Thursday, June 12, 2008

Qik Comes Quick with Live Streaming on iPhone

Just a few hours after the news that Flixwagon announced they were able to stream live video from an unlocked iPhone the other popular live mobile streaming service Qik has followed suit. This story also generated a wild flurry of reports on Techmeme and my Google Reader and seems to be a sudden about face from what Qik previous stated last week. The iPhone doesn't support video recording with a native application but Qik and Flixwagon have figured out how skip recording on the device and record the live mobile broadcast stream.

Qik announced a private alpha on their web site starting next week and featured the video below by Michael Fortson who demonstrates the first live stream from an iPhone.



Qik Announces iPhone Support
"Adding to our 30 supported devices, Qik is now announcing support for the iPhone, bringing the full Qik experience to legions of iPhone fans the world over." - video description


Liz Gannes of NewTeeVee says, "Qik discovered that the camera on the iPhone was video-capable earlier this year, co-founder and VP product marketing Bhaskar Roy told us this afternoon. But the phone had no built-in encoder or video engine to actually capture video. In the past few months the company worked on building a solution, but was waiting until Steve Jobs’ iPhone 2 release on Monday to see if Apple would include a video engine itself and make Qik’s solution obsolete." But that announcement didn't happen at the WWDC so Qik decided to push their solution to market. Roy said he was surprised that his competitor released a nearly identical demo online today.

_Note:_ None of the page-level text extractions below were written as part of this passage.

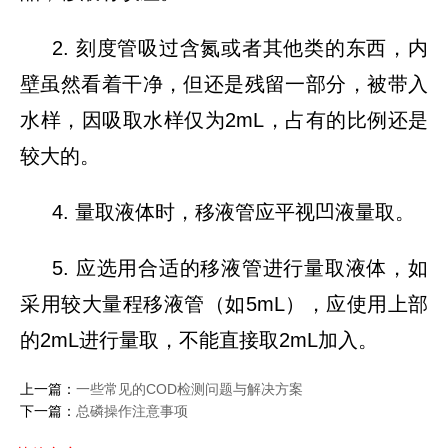
2. 刻度管吸过含氮或者其他类的东西，内
壁虽然看着干净，但还是残留一部分，被带入
水样，因吸取水样仅为2mL，占有的比例还是
较大的。
4. 量取液体时，移液管应平视凹液量取。
5. 应选用合适的移液管进行量取液体，如
采用较大量程移液管（如5mL），应使用上部
的2mL进行量取，不能直接取2mL加入。
上一篇：
一些常见的COD检测问题与解决方案
下一篇：
总磷操作注意事项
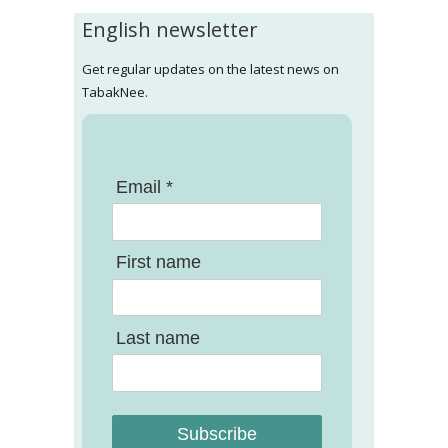
English newsletter
Get regular updates on the latest news on
TabakNee.
Email *
First name
Last name
Subscribe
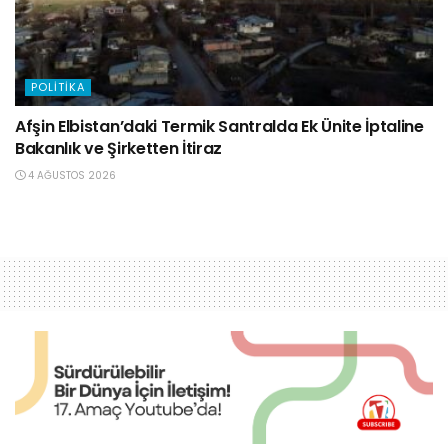
POLITIKA
Afşin Elbistan’daki Termik Santralda Ek Ünite İptaline
Bakanlık ve Şirketten İtiraz
4 AĞUSTOS 2026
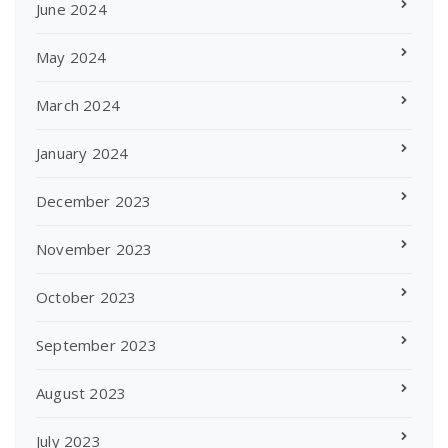
June 2024
May 2024
March 2024
January 2024
December 2023
November 2023
October 2023
September 2023
August 2023
July 2023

Regarding the lack of an Apple recording application on the iPhone, Kevin Lim writes on his blog,"So a lot of us have lamented over the fact that video recording just doesn’t officially exist on the iPhone. Loren Feldman of 1938 Media got pissed mad about it (warning: harsh language), while developers at Polar Bear Farm (nice!) took matters into their own hands by producing ShowTime, a beautiful video recorder for jailbroken iPhones." Lim says it makes a lot of sense to skip storing our media to local devices and store record cour content,"directly into the wonderful cloud of web servers" which is exactly what both Qik and Flixwagon do.

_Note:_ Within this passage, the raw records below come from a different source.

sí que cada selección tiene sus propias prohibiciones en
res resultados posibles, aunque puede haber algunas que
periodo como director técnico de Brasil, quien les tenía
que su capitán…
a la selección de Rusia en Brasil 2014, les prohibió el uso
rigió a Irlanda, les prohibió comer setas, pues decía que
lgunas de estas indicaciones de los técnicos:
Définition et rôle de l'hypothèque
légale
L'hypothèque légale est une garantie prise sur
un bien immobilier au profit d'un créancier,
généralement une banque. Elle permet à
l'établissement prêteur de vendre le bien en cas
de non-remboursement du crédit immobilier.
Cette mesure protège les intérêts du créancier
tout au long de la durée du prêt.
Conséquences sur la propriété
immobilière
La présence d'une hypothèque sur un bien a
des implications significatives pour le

David Chartier of Ars Technica suggested a possible snag in Qik's plan in his post, Qik iPhone client may violate AT&T's terms of service, and that the fine print forbids video streaming on their network as it's use can "cause extreme network capacity issues and interference with the network and are therefore prohibited."

How that will play out is not yet clear, but a number of sources have cited that this could be the summer of mobile video wars between the two competitors along with other similar services. Just wait until Apple releases it's own video application.